Has anyone tried this before with BDB?
Are there any major issues I am overlooking here that might cause problems?
I am trying to cluster high dimensional data (dim = 100 - 1000+) using 'Locality sensitive hashing'(http://en.wikipedia.org/wiki/Locality-sensitive_hashing)
This method requires hashing all feature vectors to a hash bucket through some hash function. The idea is that high dimensional data that is close in high dimensions should also be close after hashing(this hash function hash special properties which make this approximately true) . So once we have hashed all of our data we want to compare the data that has fallen in the same bucket and perhaps run some local clustering on that data(eg k-nearest neighbor).
I know I can use BDB to hash my data using my specialhash function, but I am less sure about how to get all the data that has fallen into the same bucket efficiently. I am also wondering if there are other technical issues I might run into trying to do this procedure using a BDB hash table.

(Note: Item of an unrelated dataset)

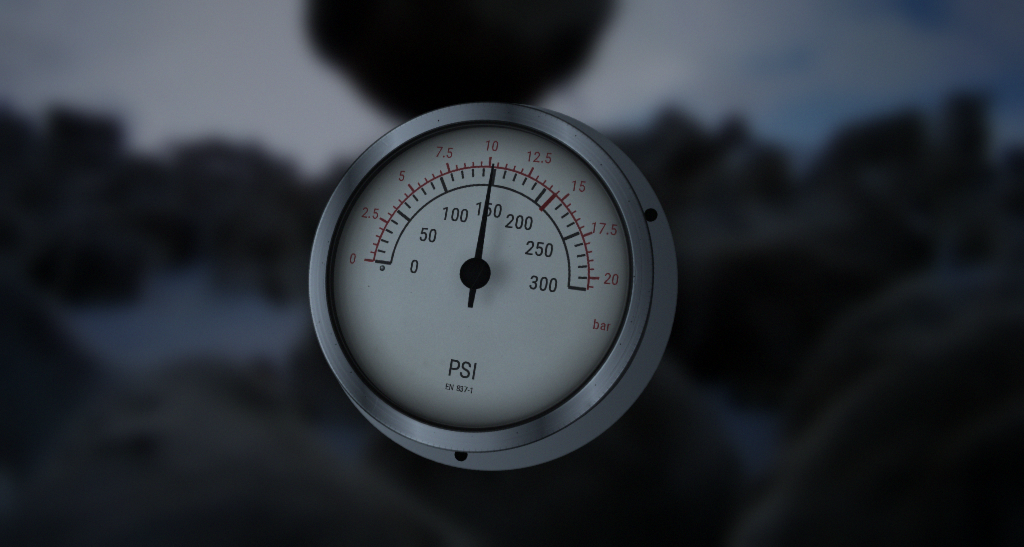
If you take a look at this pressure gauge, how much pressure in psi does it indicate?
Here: 150 psi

Furthermore, and one reason I think using BDB is a good solution is that I want this table to be persistent, instead of just running the method on an in memory table, I can add data, eg daily, and continue to grow the table.
The main question is how do I access all data in the same hash bucket?
Here's the answer I got from a colleague of mine:
We do not export any notion of pages through the API, so he can't do exactly what he wants, but you can certainly use a cursor and get a set of objects that are all "next to each other" which would mean either in the same bucket or in adjacent buckets. I think that would allow him to get K nearest neighbors (you search for the item and then ask for the K/2 items Prev and the K/2 items Next)
It's not exactly what you requested, but may be sufficient.
Thank you for the reply, I figured that would be the best method as well, except I will Likely use either values in same bucket(through iterating) or actual bucket plus previous and next, same idea though.